New Delhi (Mizzima) – Four women activists, who were arrested on October 3 for offering alms to Buddhist monks, had been charged by a district court on Monday under section 505(b) of the Penal Code (disturbing public tranquillity).

The activists including popular woman activist Naw Ohn Hla were arrested on October 3, for offering alms to monks at the Magwe monastery in Dagon satellite township of Rangoon, on the eve of Thadingyut festival.

The four are being tried at a special tribunal held inside Rangoon’s notorious Insein prison presided by the judge of the Rangoon east district court.

“the court framed charges against Naw Ohn Hla for offering 42 leaves of Buddhist scriptures (Kammawa) to the abbot of Magwe monastery with the intention of inciting public unrest,” Kyaw Hoe, the defence lawyer of the activists told Mizzima.

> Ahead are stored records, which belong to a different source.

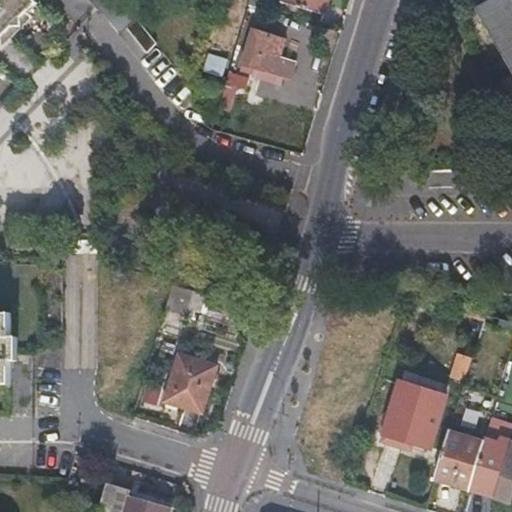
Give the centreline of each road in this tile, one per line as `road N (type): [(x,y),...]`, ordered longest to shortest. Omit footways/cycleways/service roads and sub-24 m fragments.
road 1 (residential): [(329,178),(204,155),(69,0)]
road 2 (unclassified): [(233,474),(318,231)]
road 3 (residential): [(0,430),(94,430),(233,474)]
road 4 (residential): [(318,231),(511,235)]
road 5 (unclassified): [(329,178),(383,0)]
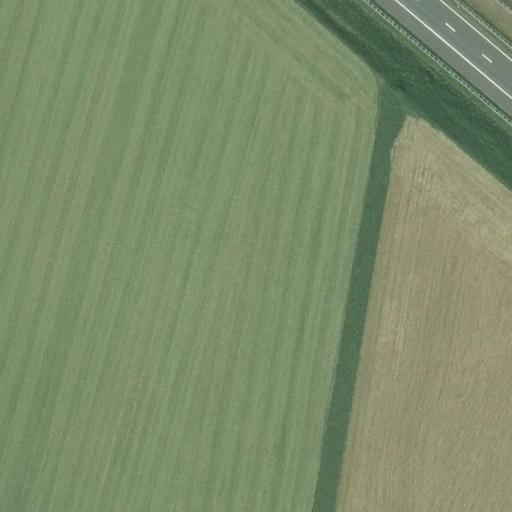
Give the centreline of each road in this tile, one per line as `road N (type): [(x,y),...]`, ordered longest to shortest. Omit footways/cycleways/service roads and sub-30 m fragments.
road 1 (track): [(323,511),(390,107),(374,86)]
road 2 (motorway): [(414,0),(511,82)]
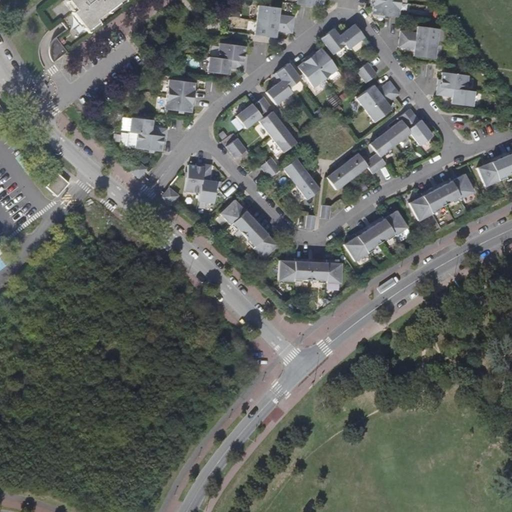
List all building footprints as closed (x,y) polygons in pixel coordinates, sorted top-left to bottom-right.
[(68,0),(75,10),(73,12),(87,30),(98,22),(96,19),(121,0),(68,0)] [(379,0),(371,0),(370,5),(373,5),(372,14),(398,17),(400,3),(388,1),(379,0)] [(292,25),(293,17),(278,15),(279,8),(258,5),(255,20),(292,25)] [(291,33),(292,25),(255,20),(254,36),(275,38),(276,31),(291,33)] [(334,27),(332,29),(336,35),(344,45),(347,49),(363,37),(353,24),(340,35),(334,27)] [(400,31),(399,39),(436,44),(438,28),(416,26),(415,33),(400,31)] [(336,35),(332,29),(319,39),(331,55),(332,54),(333,54),(344,45),(336,35)] [(49,46),(57,57),(66,50),(58,39),(49,46)] [(399,39),(398,47),(413,49),(412,56),(434,59),(436,44),(399,39)] [(233,60),(245,62),(246,54),(244,54),(245,47),(218,43),(216,58),(225,59),(233,60)] [(312,52),(307,55),(308,57),(318,69),(324,78),(336,69),(320,48),(313,53),(312,52)] [(308,57),(307,55),(302,59),(303,61),(297,66),(313,87),(324,78),(318,69),(308,57)] [(244,70),(245,62),(233,60),(225,59),(216,58),(208,57),(206,72),(228,75),(229,68),(242,70),(244,70)] [(361,67),(356,71),(360,77),(365,73),(372,68),(367,62),(361,67)] [(287,63),(273,74),(277,80),(280,79),(287,89),(299,80),(299,79),(287,63)] [(365,73),(360,77),(365,83),(376,74),(372,68),(365,73)] [(438,79),(437,87),(466,91),(468,76),(441,72),(441,78),(440,80),(438,79)] [(277,83),(265,92),(275,105),(291,93),(287,89),(280,79),(277,80),(273,74),(271,76),(277,83)] [(192,98),(195,98),(195,92),(193,92),(194,83),(168,80),(166,94),(177,96),(192,98)] [(394,88),(389,81),(376,90),(372,85),(355,98),(364,110),(394,88)] [(466,91),(437,87),(436,95),(451,97),(450,104),(472,107),(474,92),(466,91)] [(399,94),(394,88),(364,110),(373,123),(391,109),(387,104),(399,94)] [(194,104),(195,98),(192,98),(177,96),(166,94),(164,109),(191,113),(192,104),(194,104)] [(266,112),(269,110),(271,108),(262,97),(257,101),(266,112)] [(252,105),(260,116),(262,115),(266,112),(257,101),(252,105)] [(252,105),(250,103),(234,115),(244,129),(260,117),(260,116),(252,105)] [(409,109),(398,118),(399,120),(402,124),(408,119),(413,115),(409,109)] [(269,110),(266,112),(262,115),(260,116),(260,117),(262,119),(270,112),(269,110)] [(282,127),(285,126),(282,122),(280,124),(270,112),(262,119),(274,134),(282,127)] [(408,119),(402,124),(407,130),(418,121),(413,115),(408,119)] [(136,133),(166,137),(167,129),(151,127),(152,120),(130,117),(128,132),(136,133)] [(386,130),(385,128),(383,130),(384,131),(394,145),(409,133),(407,130),(402,124),(399,120),(386,130)] [(432,136),(420,120),(418,121),(407,130),(409,133),(419,146),(432,136)] [(282,127),(274,134),(286,150),(294,143),(285,131),(287,129),(285,126),(282,127)] [(384,131),(383,130),(381,131),(382,133),(369,143),(372,147),(376,153),(379,156),(380,156),(394,145),(384,131)] [(136,133),(134,148),(159,151),(161,152),(162,144),(165,145),(166,137),(136,133)] [(226,147),(230,153),(241,144),(237,138),(226,147)] [(230,153),(235,159),(241,154),(246,150),(241,144),(230,153)] [(341,161),(339,163),(341,165),(351,178),(365,167),(366,166),(363,163),(356,153),(343,163),(341,161)] [(379,156),(376,153),(370,158),(373,161),(379,169),(386,163),(380,156),(379,156)] [(505,156),(490,162),(497,179),(511,173),(505,156)] [(259,166),(264,172),(270,168),(275,164),(270,158),(259,166)] [(373,161),(370,158),(363,163),(366,166),(365,167),(371,175),(379,169),(373,161)] [(307,174),(309,173),(306,169),(304,171),(295,159),(286,166),(298,181),(307,174)] [(480,166),(476,168),(484,187),(498,181),(497,179),(490,162),(489,159),(479,163),(480,166)] [(141,175),(146,169),(137,161),(133,166),(128,171),(138,179),(141,175)] [(201,177),(203,164),(195,163),(195,166),(188,165),(187,171),(184,192),(199,194),(201,180),(201,177)] [(341,165),(339,163),(337,164),(339,166),(326,176),(333,186),(336,190),(351,178),(341,165)] [(211,165),(203,164),(201,177),(201,180),(199,194),(198,202),(212,204),(216,182),(209,181),(210,168),(211,165)] [(270,168),(264,172),(268,178),(279,170),(275,164),(270,168)] [(307,174),(298,181),(310,197),(319,190),(309,178),(311,176),(309,173),(307,174)] [(460,199),(473,192),(463,174),(459,176),(457,173),(448,178),(450,181),(458,197),(460,199)] [(45,188),(56,198),(68,184),(57,175),(45,188)] [(450,181),(435,188),(444,205),(458,197),(450,181)] [(178,196),(169,188),(160,197),(170,206),(174,200),(178,196)] [(421,196),(430,212),(444,205),(435,188),(421,196)] [(412,200),(408,203),(417,221),(431,214),(430,212),(421,196),(420,193),(411,198),(412,200)] [(238,203),(234,199),(219,213),(229,224),(231,223),(244,210),(245,210),(247,208),(240,201),(238,203)] [(321,209),(320,216),(328,217),(329,203),(322,203),(321,209)] [(244,210),(231,223),(242,235),(256,222),(244,210)] [(393,235),(406,227),(395,210),(391,212),(389,210),(380,215),(382,218),(392,233),(393,235)] [(307,221),(306,229),(313,229),(315,216),(308,215),(307,221)] [(382,218),(368,226),(378,242),(392,233),(382,218)] [(267,234),(256,222),(242,235),(253,247),(267,234)] [(368,226),(355,235),(364,251),(378,242),(368,226)] [(251,248),(261,259),(277,245),(273,241),(276,239),(269,232),(267,234),(253,247),(251,248)] [(346,240),(342,243),(353,261),(366,253),(364,251),(355,235),(354,235),(353,233),(344,238),(346,240)] [(283,260),(278,259),(277,280),(292,281),(292,279),(293,260),(293,257),(283,257),(283,260)] [(325,283),(340,284),(341,263),(336,262),(336,259),(326,259),(326,262),(325,280),(325,283)] [(309,261),(293,260),(292,279),(308,279),(309,261)] [(326,262),(309,261),(308,279),(325,280),(326,262)]
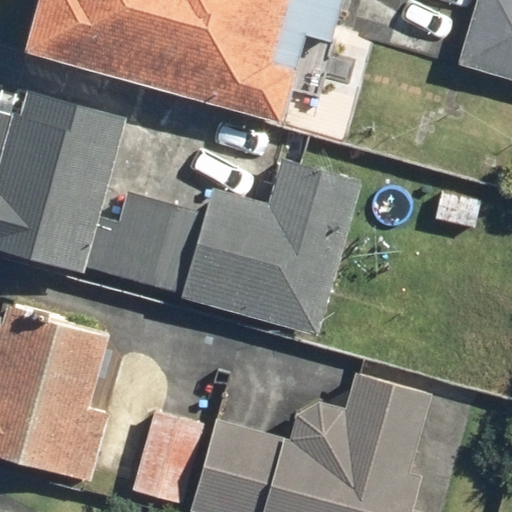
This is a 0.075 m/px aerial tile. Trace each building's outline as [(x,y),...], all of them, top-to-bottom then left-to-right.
[(38,0),(25,52),(280,120),(303,34),(330,41),(341,0),(38,0)] [(511,0),(471,0),(454,64),(511,80),(511,0)] [(124,114),(24,88),(17,116),(0,111),(0,249),(83,271),(124,114)] [(267,203),(208,187),(201,212),(179,291),(177,297),(314,334),(357,179),(279,158),(267,203)] [(480,192),(438,183),(430,221),(471,230),(480,192)] [(179,291),(201,212),(124,192),(103,271),(179,291)] [(106,330),(0,301),(0,460),(85,483),(105,409),(86,404),(106,330)] [(290,412),(284,439),(209,420),(186,511),(424,511),(425,511),(412,507),(421,474),(410,472),(430,392),(350,372),(342,404),(318,398),(290,412)] [(202,423),(149,409),(129,489),(181,503),(202,423)]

Kyaw Hoe said, the other three were charged under section 505(b) of the Penal Code as these Buddhist scriptures were not found in their possession.

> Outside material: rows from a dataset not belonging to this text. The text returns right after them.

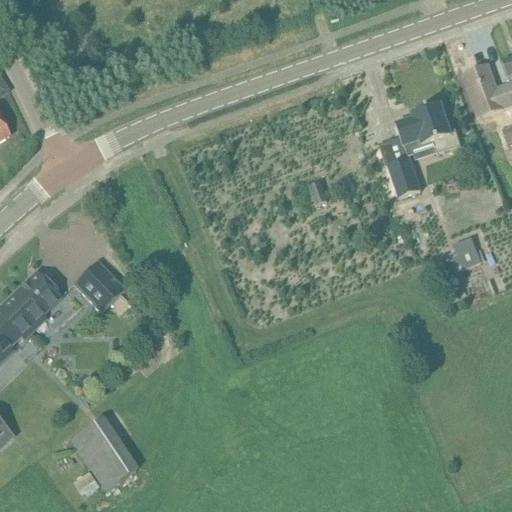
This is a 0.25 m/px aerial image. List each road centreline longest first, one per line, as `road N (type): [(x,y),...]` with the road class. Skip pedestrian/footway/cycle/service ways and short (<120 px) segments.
road 1 (tertiary): [(64,171),(152,124),(506,0)]
road 2 (unclassified): [(64,171),(0,37)]
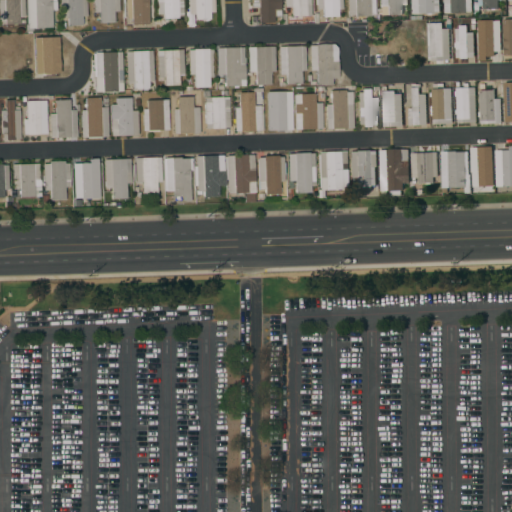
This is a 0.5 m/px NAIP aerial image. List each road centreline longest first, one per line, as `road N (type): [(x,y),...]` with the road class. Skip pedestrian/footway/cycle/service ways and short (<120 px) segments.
road 1 (tertiary): [(324,240),(511,234)]
road 2 (tertiary): [(35,249),(184,244)]
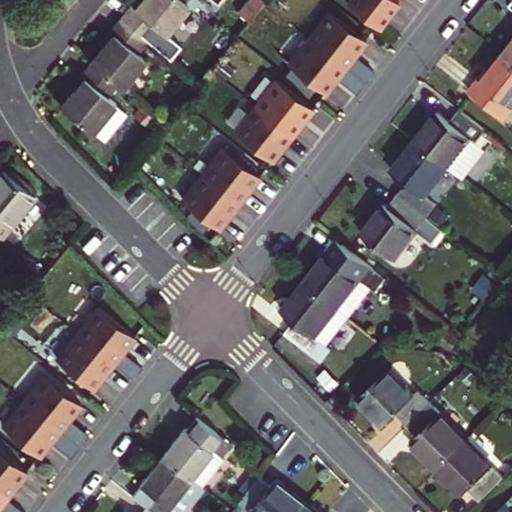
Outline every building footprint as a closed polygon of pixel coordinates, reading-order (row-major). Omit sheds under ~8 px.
[(131,5),(121,17),(148,41),(166,56),(177,44),(165,34),(189,6),(182,0),(141,0),(135,8),(131,5)] [(182,0),(189,6),(193,9),(199,0),(207,0),(215,6),(220,0),(182,0)] [(347,0),(378,24),(383,19),(388,11),(393,6),(397,0),(347,0)] [(330,12),(309,38),(366,81),(374,71),(354,56),(360,47),(366,40),(330,12)] [(138,53),(148,41),(121,17),(110,31),(114,34),(104,45),(90,61),(118,85),(121,87),(145,59),(138,53)] [(104,45),(114,34),(110,31),(105,36),(100,42),(104,45)] [(366,81),(309,38),(290,64),(326,92),(333,83),(338,77),(358,92),(366,81)] [(504,118),(511,107),(511,60),(504,54),(491,70),(487,75),(483,73),(469,90),(504,118)] [(108,97),(118,85),(90,61),(79,74),(83,78),(73,89),(60,105),(90,131),(114,103),(108,97)] [(73,89),(83,78),(79,74),(74,81),(70,86),(73,89)] [(276,80),(256,106),(293,134),(303,120),(313,108),(276,80)] [(293,134),(256,106),(236,132),(272,160),(282,148),(293,134)] [(481,145),(476,142),(485,129),(458,108),(449,121),(437,112),(429,122),(414,141),(447,167),(462,178),(485,148),(481,145)] [(490,133),(485,129),(476,142),(481,145),(490,133)] [(406,182),(396,194),(426,218),(436,206),(424,196),(447,167),(414,141),(396,164),(391,171),(406,182)] [(223,148),(203,173),(240,202),(250,189),(260,176),(223,148)] [(0,235),(2,237),(36,197),(4,171),(0,176),(0,235)] [(240,202),(203,173),(183,199),(220,228),(231,214),(240,202)] [(442,230),(426,218),(396,194),(387,206),(384,204),(374,217),(361,233),(393,259),(417,229),(433,242),(442,230)] [(192,211),(187,217),(203,233),(209,225),(192,211)] [(342,244),(337,239),(330,248),(328,251),(333,255),(342,244)] [(328,251),(304,281),(350,317),(373,287),(376,290),(386,278),(342,244),(333,255),(328,251)] [(472,289),(485,298),(496,283),(483,274),(472,289)] [(332,350),(327,346),(350,317),(304,281),(289,300),(281,311),(293,320),(283,332),(322,362),(332,350)] [(100,308),(79,333),(115,362),(135,378),(143,368),(123,352),(129,345),(135,336),(100,308)] [(115,362),(79,333),(58,359),(94,388),(104,376),(115,362)] [(469,385),(477,377),(468,367),(460,375),(469,385)] [(395,414),(406,425),(430,401),(419,390),(414,396),(388,369),(358,398),(374,414),(385,425),(395,414)] [(326,370),(318,377),(334,394),(342,385),(326,370)] [(47,376),(26,401),(81,446),(89,436),(70,420),(75,413),(82,404),(47,376)] [(81,446),(26,401),(5,427),(41,456),(48,448),(54,441),(73,456),(81,446)] [(424,454),(438,468),(467,439),(430,401),(406,425),(416,436),(411,441),(424,454)] [(180,433),(163,455),(201,485),(233,445),(195,416),(186,428),(184,427),(180,433)] [(504,476),(467,439),(438,468),(456,486),(464,494),(469,489),(480,500),(504,476)] [(0,491),(8,498),(18,485),(29,472),(0,449),(0,491)] [(185,511),(205,488),(201,485),(163,455),(146,477),(141,483),(142,484),(133,496),(145,505),(153,511),(185,511)] [(251,511),(298,511),(306,502),(283,484),(276,479),(274,483),(262,473),(239,502),(251,511)] [(26,511),(8,498),(0,491),(0,508),(5,511),(26,511)] [(511,511),(511,498),(497,511),(511,511)] [(319,511),(306,502),(298,511),(319,511)]
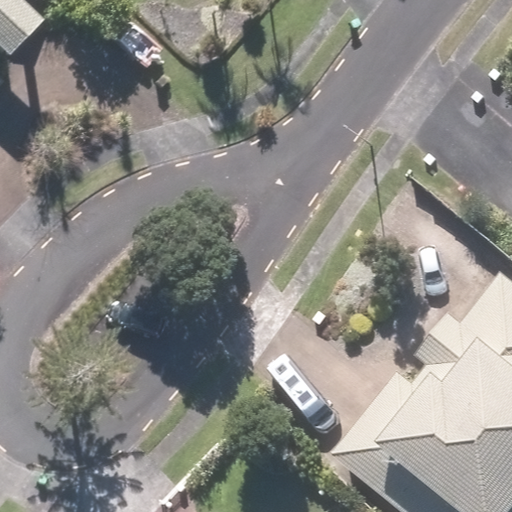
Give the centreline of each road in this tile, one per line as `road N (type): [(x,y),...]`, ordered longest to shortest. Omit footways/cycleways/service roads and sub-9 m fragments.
road 1 (residential): [(297,169),(248,270),(131,423),(91,443),(40,438),(2,411),(0,400)]
road 2 (residential): [(0,337),(118,208),(165,186)]
road 3 (residential): [(426,0),(297,169)]
road 4 (residential): [(165,186),(297,169)]
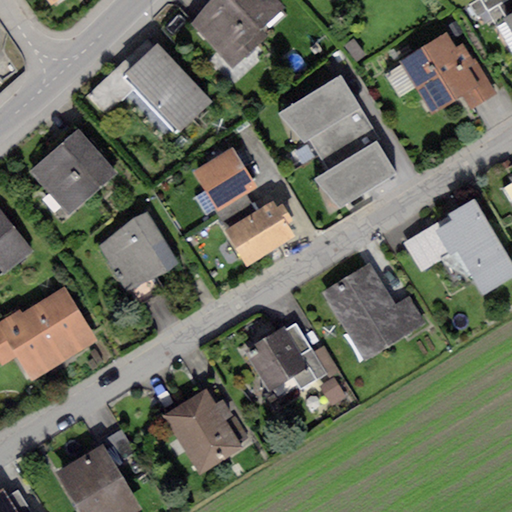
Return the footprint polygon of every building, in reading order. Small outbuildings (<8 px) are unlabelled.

Disagreeing with the court’s charges Kyaw Hoe said, “There is no sufficient ground to presume that the accused had committed the said offence because the abbot U Permaukha did not appear before the court as a prosecution witness.”

He added that this ‘Kammawa’ is a Buddhist scripture preached by Lord Buddha and offering this Buddhist scripture does not tantamount to violation of law.

“I don’t think we can presume that the accused had committed the crime,” he added.

The four activists - Naw Ohn Hla of Hmawbi Township, Myint Myint San of Dallha Township, Cho Cho Lwin of Thingangyun Township and Ma Cho of South Dagon Township – had regularly prayed every Tuesday at the popular shrine Shwedagon Pagoda for the release of pro-democracy leader Daw Aung San Suu Kyi.

The four, following their arrest, were reportedly taken to interrogation centre and later transferred to Insein prison.

The judge Aung Thein fixed the next hearing of the case for December 7.

On October 3, when the Buddhist celebrated Thadingyut full moon festival, clandestine monk organizations in Burma, called on all monks to boycott and ex-communicate the junta and its military officials, which is the highest means of protests by Buddhist monks against the government or rulers.

The monks group, in a statement, called all fellow monks in Burma to boycott the junta and ex-communicate them, unless they release all detained monks.

Buddhist Monks in Burma in September 2007 took a proactive role in calling on the military regime to implement changes by marching the streets and chanting ‘Metta-Sutta’, the Buddhist words on ‘Loving Kindness’. But the junta responded with a brutal crackdown, arresting and detaining hundreds of monks.